Warner agreed a new licensing deal with TikTok last year. And on the investor call, WMG CFO Bryan Castellani highlighted the growth TikTok is driving for the company, saying ad supported revenue from the platform “grows at 10% a quarter, and the deal we executed last quarter certainly contributed to that. We like our TikTok deal and it continues to be a driver of growth”. 

Universal has said that its dispute with TikTok is not just about money, also citing concerns about how the social media firm is dealing with AI generated content.

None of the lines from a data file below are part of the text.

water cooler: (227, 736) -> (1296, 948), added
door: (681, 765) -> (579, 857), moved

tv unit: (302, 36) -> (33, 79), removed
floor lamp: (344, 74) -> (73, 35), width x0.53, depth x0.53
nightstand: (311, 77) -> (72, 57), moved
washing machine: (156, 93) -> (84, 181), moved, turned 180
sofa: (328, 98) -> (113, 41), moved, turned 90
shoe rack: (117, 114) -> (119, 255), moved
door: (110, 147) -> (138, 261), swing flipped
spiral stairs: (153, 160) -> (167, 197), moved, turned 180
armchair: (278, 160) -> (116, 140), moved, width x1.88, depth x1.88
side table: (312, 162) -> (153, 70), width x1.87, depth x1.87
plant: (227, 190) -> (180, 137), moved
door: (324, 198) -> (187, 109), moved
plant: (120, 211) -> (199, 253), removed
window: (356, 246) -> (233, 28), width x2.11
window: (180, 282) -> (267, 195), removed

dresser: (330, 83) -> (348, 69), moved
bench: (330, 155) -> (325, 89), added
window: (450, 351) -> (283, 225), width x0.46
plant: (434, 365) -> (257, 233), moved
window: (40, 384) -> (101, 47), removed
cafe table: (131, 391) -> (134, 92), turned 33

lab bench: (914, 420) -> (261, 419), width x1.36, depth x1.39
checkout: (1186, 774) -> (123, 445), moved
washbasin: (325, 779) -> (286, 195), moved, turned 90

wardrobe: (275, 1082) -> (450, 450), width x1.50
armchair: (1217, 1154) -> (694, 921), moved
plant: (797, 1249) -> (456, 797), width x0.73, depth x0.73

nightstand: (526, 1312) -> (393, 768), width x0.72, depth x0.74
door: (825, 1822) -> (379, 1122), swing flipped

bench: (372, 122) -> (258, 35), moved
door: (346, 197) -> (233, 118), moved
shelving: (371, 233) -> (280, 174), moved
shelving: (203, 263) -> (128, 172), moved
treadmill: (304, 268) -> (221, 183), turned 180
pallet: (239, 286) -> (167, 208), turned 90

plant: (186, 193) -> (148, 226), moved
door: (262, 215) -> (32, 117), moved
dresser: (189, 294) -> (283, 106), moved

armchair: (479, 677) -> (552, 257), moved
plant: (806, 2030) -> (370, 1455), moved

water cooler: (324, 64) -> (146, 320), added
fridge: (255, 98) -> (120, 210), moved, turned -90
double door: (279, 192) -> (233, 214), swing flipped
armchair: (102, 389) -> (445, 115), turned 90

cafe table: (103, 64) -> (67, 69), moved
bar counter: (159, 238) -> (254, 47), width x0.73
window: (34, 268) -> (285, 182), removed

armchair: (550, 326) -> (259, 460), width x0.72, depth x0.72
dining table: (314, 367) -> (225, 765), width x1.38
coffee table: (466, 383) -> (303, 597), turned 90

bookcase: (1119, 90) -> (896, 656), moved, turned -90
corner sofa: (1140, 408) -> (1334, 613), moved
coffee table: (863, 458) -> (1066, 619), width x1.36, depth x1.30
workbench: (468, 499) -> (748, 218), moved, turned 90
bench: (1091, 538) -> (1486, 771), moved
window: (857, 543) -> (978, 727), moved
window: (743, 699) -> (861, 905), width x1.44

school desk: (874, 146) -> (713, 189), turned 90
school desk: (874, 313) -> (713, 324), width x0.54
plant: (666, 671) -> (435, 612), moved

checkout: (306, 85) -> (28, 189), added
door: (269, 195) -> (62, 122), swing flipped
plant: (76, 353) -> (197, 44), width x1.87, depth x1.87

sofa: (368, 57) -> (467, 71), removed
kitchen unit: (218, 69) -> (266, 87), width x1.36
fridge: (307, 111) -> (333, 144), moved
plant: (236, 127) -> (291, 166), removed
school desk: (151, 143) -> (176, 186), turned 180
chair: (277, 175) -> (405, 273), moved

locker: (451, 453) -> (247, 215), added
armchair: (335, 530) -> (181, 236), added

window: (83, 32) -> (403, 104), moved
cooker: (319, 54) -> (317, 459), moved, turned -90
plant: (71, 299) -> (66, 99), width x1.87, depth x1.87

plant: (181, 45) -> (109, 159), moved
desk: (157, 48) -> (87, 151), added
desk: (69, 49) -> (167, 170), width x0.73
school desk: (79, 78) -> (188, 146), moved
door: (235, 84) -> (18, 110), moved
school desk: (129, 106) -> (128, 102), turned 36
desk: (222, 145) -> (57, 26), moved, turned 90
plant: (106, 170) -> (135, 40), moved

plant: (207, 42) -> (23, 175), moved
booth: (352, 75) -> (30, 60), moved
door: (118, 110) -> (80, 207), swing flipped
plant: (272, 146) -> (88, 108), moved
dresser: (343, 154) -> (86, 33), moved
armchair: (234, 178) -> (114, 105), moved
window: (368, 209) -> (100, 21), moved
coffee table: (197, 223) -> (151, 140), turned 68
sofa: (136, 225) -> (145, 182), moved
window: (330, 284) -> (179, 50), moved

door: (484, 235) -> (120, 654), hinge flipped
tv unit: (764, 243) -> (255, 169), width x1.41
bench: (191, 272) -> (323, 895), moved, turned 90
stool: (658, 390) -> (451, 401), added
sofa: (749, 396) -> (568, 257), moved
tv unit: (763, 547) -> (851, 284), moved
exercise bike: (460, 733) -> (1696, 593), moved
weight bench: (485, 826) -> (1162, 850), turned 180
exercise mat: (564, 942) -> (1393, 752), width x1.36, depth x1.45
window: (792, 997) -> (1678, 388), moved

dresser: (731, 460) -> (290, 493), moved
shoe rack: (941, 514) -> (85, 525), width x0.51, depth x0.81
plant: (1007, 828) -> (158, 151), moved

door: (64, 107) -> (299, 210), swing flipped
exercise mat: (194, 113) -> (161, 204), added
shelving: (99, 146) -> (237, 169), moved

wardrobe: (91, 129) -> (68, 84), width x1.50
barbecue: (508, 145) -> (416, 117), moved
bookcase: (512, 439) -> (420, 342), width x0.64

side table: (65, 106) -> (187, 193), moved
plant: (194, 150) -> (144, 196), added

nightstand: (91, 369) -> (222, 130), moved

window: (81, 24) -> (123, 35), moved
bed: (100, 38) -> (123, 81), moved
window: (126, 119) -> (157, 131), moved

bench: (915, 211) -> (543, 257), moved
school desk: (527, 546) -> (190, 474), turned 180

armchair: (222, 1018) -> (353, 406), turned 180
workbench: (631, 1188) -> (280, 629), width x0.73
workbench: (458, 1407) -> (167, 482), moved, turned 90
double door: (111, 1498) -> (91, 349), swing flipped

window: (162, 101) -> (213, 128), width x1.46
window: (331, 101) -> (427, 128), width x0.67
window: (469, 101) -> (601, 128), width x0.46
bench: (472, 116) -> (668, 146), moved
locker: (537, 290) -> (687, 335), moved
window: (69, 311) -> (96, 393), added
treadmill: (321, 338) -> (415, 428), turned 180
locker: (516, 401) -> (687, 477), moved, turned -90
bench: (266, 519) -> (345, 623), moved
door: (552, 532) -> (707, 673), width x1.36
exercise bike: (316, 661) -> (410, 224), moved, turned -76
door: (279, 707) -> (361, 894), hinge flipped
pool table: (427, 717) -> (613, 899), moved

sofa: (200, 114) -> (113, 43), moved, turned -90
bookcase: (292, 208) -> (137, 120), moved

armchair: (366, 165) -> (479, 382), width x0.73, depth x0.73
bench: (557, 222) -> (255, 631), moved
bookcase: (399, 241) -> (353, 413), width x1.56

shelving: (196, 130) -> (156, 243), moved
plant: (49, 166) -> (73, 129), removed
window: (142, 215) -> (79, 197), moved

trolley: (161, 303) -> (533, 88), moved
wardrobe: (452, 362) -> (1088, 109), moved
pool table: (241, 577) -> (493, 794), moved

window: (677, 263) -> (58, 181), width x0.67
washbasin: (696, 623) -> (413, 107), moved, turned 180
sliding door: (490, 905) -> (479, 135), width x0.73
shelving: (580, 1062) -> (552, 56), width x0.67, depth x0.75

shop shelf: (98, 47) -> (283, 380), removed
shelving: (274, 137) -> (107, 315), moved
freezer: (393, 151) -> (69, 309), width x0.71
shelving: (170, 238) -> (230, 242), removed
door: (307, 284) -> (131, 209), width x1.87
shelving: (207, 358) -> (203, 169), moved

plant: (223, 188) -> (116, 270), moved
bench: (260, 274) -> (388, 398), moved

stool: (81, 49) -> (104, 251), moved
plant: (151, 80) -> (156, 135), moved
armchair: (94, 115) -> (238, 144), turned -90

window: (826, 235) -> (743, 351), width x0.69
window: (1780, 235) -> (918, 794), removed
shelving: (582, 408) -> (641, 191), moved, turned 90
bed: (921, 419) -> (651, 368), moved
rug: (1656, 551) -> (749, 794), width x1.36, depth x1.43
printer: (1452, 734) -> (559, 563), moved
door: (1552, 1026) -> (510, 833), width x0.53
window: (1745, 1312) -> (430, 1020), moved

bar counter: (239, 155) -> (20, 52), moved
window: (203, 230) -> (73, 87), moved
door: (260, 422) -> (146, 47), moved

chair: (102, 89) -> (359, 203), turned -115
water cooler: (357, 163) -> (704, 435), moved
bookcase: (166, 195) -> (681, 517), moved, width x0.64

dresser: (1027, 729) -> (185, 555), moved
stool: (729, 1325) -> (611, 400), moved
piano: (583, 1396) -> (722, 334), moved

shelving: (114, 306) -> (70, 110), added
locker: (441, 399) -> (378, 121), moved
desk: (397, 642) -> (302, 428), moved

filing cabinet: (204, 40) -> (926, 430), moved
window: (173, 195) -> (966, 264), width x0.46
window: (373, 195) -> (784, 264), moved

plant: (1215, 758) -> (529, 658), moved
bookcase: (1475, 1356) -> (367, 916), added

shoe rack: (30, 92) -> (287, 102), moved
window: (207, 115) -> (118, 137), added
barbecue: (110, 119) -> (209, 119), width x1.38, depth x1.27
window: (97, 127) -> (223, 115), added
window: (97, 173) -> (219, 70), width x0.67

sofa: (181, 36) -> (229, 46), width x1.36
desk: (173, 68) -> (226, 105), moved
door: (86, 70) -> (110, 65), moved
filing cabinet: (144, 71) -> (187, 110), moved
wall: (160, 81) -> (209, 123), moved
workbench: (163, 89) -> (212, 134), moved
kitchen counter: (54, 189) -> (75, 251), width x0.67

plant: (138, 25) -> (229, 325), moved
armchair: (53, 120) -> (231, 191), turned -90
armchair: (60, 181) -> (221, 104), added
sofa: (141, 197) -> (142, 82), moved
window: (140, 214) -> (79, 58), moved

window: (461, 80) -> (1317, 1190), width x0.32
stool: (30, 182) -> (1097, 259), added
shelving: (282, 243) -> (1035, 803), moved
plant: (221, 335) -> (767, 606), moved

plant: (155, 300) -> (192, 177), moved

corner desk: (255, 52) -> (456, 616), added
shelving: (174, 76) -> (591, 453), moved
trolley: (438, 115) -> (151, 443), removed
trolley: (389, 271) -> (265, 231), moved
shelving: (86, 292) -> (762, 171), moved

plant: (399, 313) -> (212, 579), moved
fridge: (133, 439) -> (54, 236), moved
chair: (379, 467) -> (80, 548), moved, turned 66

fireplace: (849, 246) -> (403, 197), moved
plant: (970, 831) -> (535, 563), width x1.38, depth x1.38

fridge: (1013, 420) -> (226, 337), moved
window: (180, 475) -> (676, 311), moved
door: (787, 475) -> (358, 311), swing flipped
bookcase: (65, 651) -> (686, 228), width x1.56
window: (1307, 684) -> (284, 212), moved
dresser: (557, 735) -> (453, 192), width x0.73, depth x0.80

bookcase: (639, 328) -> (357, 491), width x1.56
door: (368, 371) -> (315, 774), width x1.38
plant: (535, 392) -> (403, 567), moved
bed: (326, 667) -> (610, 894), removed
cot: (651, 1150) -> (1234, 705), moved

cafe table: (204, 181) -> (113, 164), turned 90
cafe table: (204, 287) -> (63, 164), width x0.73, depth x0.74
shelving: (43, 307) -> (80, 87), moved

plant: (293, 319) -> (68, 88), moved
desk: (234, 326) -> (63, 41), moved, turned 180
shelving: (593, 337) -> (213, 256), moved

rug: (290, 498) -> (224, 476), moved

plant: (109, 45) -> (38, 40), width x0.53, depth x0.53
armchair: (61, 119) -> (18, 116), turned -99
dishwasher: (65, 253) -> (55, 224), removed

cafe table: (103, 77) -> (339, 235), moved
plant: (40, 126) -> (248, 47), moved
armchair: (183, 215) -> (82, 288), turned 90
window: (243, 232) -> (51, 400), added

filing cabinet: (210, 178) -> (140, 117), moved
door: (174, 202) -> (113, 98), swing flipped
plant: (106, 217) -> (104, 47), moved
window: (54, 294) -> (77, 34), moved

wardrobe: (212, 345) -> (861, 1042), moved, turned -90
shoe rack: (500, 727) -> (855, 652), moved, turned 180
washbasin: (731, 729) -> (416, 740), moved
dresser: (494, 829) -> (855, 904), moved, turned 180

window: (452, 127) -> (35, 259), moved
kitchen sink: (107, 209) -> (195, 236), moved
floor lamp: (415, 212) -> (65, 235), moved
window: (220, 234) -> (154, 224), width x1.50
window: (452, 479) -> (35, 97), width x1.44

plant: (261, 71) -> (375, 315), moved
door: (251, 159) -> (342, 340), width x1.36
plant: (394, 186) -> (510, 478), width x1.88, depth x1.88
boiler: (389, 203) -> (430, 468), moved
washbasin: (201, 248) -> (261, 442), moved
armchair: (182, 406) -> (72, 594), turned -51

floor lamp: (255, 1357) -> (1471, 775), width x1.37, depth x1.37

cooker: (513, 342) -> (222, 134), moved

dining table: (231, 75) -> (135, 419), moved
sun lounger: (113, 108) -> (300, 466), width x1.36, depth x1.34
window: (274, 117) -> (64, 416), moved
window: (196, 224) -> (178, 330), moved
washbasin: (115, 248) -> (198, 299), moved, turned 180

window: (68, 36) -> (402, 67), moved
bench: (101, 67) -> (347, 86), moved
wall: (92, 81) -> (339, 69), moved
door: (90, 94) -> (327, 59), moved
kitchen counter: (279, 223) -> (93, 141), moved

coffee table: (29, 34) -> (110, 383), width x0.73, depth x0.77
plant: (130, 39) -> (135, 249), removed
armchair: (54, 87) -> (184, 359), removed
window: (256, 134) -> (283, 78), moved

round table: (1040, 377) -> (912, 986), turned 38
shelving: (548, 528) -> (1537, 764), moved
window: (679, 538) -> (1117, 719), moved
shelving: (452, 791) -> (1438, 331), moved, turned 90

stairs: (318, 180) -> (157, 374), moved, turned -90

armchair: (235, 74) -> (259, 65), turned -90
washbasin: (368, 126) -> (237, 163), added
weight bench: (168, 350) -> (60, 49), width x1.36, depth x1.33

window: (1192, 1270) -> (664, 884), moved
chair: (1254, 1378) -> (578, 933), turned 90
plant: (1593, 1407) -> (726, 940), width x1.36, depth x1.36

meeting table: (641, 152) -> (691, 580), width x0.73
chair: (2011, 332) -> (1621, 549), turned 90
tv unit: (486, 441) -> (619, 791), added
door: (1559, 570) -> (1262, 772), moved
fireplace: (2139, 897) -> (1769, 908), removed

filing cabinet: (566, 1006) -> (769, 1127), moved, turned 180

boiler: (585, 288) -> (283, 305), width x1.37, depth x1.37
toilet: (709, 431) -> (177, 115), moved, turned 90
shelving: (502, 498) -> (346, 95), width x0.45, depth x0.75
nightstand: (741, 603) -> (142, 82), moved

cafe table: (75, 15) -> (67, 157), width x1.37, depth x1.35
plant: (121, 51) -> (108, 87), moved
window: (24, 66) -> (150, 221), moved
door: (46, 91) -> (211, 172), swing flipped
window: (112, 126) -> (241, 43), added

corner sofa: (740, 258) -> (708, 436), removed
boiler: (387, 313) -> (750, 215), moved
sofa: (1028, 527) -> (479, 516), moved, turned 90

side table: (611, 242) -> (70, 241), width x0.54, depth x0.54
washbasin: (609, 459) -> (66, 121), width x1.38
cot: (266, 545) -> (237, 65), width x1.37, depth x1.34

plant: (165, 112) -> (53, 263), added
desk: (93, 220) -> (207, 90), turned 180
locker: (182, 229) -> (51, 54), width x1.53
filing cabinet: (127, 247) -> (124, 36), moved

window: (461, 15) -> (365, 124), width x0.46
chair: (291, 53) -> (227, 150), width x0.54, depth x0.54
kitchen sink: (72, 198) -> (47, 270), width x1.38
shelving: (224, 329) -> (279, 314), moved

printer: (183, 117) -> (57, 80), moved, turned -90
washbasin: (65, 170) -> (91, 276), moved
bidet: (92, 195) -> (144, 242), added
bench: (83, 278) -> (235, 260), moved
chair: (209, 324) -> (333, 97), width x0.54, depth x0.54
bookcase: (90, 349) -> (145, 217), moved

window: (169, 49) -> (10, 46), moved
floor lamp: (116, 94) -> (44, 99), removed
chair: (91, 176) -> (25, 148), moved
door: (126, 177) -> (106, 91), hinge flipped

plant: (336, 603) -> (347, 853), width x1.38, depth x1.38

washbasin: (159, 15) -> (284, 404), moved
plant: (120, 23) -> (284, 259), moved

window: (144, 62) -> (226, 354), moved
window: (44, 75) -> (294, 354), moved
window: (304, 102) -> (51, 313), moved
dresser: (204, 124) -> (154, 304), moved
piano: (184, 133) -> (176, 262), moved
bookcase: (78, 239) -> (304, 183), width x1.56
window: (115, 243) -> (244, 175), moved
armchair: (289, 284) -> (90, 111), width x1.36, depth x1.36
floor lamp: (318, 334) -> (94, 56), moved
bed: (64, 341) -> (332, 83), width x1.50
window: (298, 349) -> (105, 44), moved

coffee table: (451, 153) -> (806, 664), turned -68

On AI, Kyncl said that the company’s priority was focused on “making sure that the rules of the road” at platforms like TikTok “respect copyright”, because whatever generative engines are being used to create AI content, it is going to end up on the big digital platforms – so focusing on those platforms is really important. 

This ties into increasing the value of music, said Kyncl. “Copyright has to be respected, and training on our copyrights has to be respected. Eventually the law will reflect this,” he added, “but the platforms will run ahead of the law”.

The investor call followed the circulation of a memo to Warner Music’s employees, which was also included in the major’s latest filing with the US Securities & Exchange Commission. 

In it Kyncl outlined “a plan to free up more funds to invest in music and accelerate our growth for the next decade”. This, he admitted, “includes reducing our workforce by approximately 10%, or 600 people – the majority of which will relate to our owned and operated media properties, corporate and various support functions”.